##### DATA SUPPLIED #####

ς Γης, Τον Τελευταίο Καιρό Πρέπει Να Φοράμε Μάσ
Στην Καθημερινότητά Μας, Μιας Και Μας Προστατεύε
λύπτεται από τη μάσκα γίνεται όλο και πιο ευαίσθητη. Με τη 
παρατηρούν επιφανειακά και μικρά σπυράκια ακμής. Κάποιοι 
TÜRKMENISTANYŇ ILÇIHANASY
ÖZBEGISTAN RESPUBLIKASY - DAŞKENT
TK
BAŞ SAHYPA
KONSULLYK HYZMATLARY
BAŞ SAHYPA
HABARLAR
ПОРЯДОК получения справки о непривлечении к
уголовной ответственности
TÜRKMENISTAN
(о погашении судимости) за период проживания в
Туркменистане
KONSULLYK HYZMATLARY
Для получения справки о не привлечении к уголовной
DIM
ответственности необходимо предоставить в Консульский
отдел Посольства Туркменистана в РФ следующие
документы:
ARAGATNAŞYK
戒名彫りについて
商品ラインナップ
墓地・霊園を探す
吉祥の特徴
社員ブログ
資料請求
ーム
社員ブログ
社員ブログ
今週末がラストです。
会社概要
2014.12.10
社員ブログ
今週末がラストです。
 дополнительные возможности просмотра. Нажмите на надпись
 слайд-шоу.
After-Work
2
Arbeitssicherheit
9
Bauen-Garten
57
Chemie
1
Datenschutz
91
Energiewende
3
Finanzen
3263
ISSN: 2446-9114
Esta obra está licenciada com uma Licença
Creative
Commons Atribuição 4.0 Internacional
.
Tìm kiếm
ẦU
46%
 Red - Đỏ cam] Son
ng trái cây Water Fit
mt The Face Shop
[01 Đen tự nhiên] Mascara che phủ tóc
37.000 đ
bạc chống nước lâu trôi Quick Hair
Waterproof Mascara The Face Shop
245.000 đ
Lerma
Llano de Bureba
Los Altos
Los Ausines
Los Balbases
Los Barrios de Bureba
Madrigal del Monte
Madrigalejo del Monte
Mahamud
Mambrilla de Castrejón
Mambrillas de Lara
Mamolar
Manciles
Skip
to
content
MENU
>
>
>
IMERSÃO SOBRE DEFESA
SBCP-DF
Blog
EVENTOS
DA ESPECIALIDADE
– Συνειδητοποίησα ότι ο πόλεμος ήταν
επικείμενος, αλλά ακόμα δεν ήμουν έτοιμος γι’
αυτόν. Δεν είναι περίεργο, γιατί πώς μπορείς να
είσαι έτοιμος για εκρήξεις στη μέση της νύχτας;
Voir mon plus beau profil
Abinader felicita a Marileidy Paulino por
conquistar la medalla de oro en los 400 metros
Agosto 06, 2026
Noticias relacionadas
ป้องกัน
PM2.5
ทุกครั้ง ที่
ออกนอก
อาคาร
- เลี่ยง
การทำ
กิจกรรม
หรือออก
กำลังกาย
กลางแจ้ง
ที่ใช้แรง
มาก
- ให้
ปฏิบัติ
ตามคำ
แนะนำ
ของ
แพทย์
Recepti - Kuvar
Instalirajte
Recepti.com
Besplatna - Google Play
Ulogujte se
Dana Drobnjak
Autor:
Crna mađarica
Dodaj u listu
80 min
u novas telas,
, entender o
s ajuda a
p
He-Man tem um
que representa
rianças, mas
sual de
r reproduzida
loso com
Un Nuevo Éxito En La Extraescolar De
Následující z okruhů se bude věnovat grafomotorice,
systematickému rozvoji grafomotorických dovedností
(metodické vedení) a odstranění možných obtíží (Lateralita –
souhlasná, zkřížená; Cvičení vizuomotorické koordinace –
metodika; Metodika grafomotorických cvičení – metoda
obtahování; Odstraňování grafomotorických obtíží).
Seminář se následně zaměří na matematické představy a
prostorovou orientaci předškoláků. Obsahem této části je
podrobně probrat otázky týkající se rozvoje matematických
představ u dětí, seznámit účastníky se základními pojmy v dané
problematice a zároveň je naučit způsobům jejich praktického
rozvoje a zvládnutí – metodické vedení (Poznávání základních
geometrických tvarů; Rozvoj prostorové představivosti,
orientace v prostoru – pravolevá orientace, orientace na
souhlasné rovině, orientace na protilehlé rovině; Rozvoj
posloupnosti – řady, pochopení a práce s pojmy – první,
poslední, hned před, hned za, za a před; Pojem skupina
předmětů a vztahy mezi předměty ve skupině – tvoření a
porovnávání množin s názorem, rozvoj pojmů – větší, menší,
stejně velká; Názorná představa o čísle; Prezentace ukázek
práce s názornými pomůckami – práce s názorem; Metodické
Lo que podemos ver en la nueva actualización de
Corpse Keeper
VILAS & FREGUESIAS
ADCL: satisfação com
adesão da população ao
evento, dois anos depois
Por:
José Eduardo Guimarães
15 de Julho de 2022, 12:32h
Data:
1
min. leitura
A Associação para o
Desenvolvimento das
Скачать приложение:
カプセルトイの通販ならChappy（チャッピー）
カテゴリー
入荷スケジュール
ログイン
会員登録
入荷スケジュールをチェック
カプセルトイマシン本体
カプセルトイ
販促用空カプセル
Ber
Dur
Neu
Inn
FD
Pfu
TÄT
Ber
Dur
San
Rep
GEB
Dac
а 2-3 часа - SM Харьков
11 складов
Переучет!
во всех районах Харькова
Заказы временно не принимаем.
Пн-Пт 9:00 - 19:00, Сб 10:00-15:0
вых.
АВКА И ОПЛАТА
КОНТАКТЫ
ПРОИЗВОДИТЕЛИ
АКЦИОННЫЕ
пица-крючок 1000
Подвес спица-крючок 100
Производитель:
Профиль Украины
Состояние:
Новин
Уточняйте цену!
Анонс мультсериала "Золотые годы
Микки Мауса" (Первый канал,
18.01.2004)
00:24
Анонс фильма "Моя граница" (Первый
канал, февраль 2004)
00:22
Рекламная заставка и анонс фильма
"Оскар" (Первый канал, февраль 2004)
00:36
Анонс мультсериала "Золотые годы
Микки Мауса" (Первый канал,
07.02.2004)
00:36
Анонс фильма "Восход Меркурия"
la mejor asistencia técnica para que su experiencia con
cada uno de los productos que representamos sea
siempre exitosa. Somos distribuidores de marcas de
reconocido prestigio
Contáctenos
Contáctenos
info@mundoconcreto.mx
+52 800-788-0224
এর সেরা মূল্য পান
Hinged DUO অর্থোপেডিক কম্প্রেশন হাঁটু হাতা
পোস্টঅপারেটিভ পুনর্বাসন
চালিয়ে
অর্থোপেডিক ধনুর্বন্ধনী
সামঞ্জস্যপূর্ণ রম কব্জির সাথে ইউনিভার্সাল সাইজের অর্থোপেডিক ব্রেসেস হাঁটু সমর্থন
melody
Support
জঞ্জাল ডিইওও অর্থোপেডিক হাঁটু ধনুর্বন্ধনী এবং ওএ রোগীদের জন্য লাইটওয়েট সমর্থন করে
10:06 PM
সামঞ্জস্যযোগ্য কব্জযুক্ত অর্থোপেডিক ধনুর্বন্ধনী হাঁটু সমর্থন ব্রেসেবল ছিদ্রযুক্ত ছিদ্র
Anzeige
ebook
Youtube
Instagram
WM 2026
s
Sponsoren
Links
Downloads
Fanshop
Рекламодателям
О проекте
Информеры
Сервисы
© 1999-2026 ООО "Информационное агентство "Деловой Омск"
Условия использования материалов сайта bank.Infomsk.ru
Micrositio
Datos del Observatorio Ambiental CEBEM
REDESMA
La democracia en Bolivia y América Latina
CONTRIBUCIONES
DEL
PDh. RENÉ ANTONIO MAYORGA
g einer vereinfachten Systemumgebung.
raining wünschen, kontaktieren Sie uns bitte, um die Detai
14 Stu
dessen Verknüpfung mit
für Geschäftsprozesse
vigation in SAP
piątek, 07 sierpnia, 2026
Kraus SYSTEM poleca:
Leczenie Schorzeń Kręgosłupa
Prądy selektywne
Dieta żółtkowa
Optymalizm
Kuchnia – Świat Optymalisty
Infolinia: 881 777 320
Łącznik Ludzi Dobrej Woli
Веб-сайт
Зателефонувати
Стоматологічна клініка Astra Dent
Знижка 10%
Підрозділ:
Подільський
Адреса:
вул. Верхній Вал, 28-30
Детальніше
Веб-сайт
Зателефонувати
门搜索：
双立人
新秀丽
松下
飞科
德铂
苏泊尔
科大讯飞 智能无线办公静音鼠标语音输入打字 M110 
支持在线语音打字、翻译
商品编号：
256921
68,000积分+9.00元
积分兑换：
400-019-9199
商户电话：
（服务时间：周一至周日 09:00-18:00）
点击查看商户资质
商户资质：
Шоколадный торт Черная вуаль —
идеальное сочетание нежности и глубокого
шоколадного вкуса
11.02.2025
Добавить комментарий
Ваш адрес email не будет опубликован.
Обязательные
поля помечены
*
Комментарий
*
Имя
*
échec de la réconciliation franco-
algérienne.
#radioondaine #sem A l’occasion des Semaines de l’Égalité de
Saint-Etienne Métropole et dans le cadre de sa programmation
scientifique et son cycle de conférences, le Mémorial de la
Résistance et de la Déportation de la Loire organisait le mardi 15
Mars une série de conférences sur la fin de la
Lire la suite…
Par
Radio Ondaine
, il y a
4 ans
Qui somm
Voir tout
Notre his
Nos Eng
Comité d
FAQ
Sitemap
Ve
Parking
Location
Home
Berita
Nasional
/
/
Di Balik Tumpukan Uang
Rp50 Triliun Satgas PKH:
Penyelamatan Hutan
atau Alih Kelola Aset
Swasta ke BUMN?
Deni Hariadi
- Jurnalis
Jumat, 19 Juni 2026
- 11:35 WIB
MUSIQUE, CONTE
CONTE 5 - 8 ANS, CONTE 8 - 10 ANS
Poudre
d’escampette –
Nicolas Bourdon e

#####

**PROBLEM STATEMENT:** Count the lines of the records above that contain the string "канал", treating uppercase and lowercase as different. Reply with the number only.

**WRITTEN ANSWER:** 4